What truly struck Schapiro at this first meeting was how experimental and chameleon-like Bowie proved to be, in a manner that set him apart from his rock'n'roll peers (many of whom Schapiro had previously photographed). "It seemed to be a shoot in which he was trying out different costumes or different attitudes or different personalities which he could then use in future videos and future songs. The beauty of David was that, whereas people like The Beatles or Mick Jagger have done fantastic and incredibly memorable music, they're always doing it as themselves.
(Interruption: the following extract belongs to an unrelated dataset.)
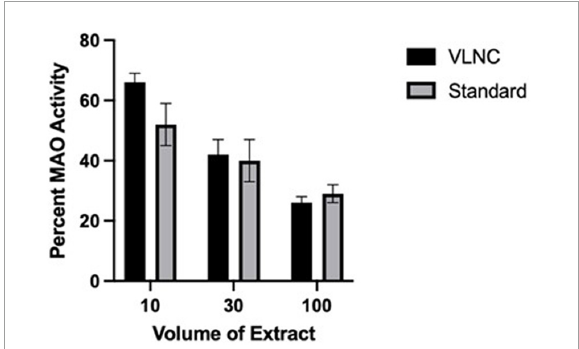
FIGURE1 MAO inhibition by Spectrum VLNC cigarette extract. Aqueous cigarette smoke extract was produced using Spectrum cigarettes nicotine content of 0.4 and 15.8 mg nicotine per gram of tobacco, using a method modified from Gellner et al. (2016a,b). Extracts were prepared from individual cigarettes by bubbling smoke through a 10 ml column of water 8 cm high in 15 ml conical bottom test tubes. 40 ml of smoke was drawn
When Mick Jagger appears on the stage, he is basically the same as he always has been; his clothes might be slightly different, the background might be different, but he really is the same person. But with Bowie, it seems to me that he had this enormous sense of personal growth. He would create a character and then move onto something totally different and keep moving into different spheres."
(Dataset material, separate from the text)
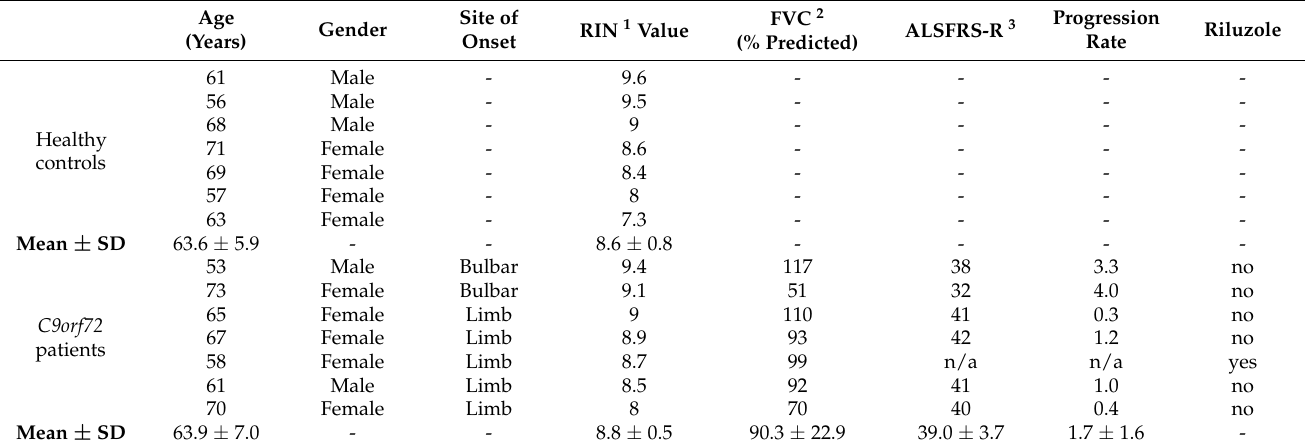
Table 1. Human samples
Schapiro would go on to witness many more of Bowie's extraordinary performances, the singer and actor frequently enlisting him to capture his ever-evolving image. Many of these moments, including a tantalising number of previously unseen images, feature in the photographer's latest book Bowie By Steve Schapiro, published by powerHouse Books, a powerful testament to both Schapiro's discerning eye for colour, composition and timing as well as how truly unguarded Bowie felt in his presence. One of the most striking (and famous) images in the book shows Bowie holding up a Buster Keaton biography to his face, which he has set to precisely mirror that of the silent screen star as it gazes wistfully from the cover. "That was shot in his trailer on the set of [Nicolas Roeg's film] The Man Who Fell to Earth in New Mexico in 1975," Schapiro tells us. "Actors tend to work with people who they feel they can trust and who are easy to work with; the ones they feel aren't gonna get in their eye-line or make noises during the filming. We just had a good relationship and that's how it came about that I came to shoot during filming."
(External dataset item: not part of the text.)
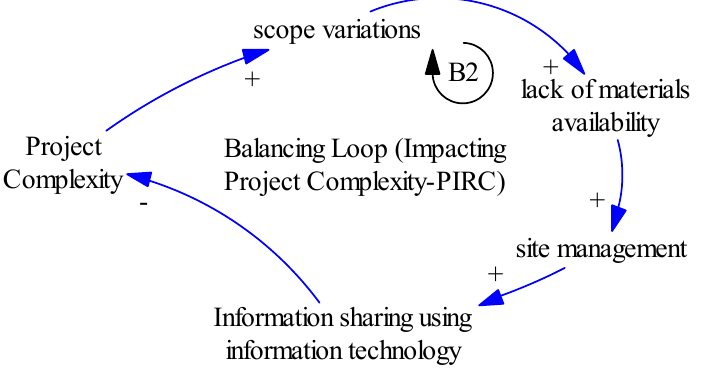
Figure 8. Impact on profitability risk category–complexity (balancing loop-B2).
While it's tempting to think that Bowie had prepared this prop and pose just for Schapiro, who he knew had shot Keaton, the photographer does not believe that to be the case. "No, no, nothing that I did with David was pre-prepared," he says emphatically. "I think he just loved Buster Keaton and it was one of the books he had in his dressing room – in the background of the other pictures you can see Siddhartha by Herman Hesse, which was another book which he really liked. It was just a moment when he picked up the book and it happened spontaneously."
One thing Schapiro does concede, however, is that it was always Bowie who was in control of a shoot's direction. "All I did was bring his ideas and his images into daylight. With a lot of people I photograph, I really have to determine what we're doing, how we're doing it, what props we're using and things of that sort. With David, what you see is what he wanted to present." In this way, Schapiro feels that Bowie and his hero were very much alike: "Bowie and Keaton were both very brilliant. Keaton engineered all the stunts on his films himself – you know, things like the house falling down around him – all the things he did were things that he engineered and thought up himself, rather than having a film director saying 'I want you to do this or that.' They were alike in their visionary genius."
Bowie By Steve Schapiro is out now, published by powerHouse Books.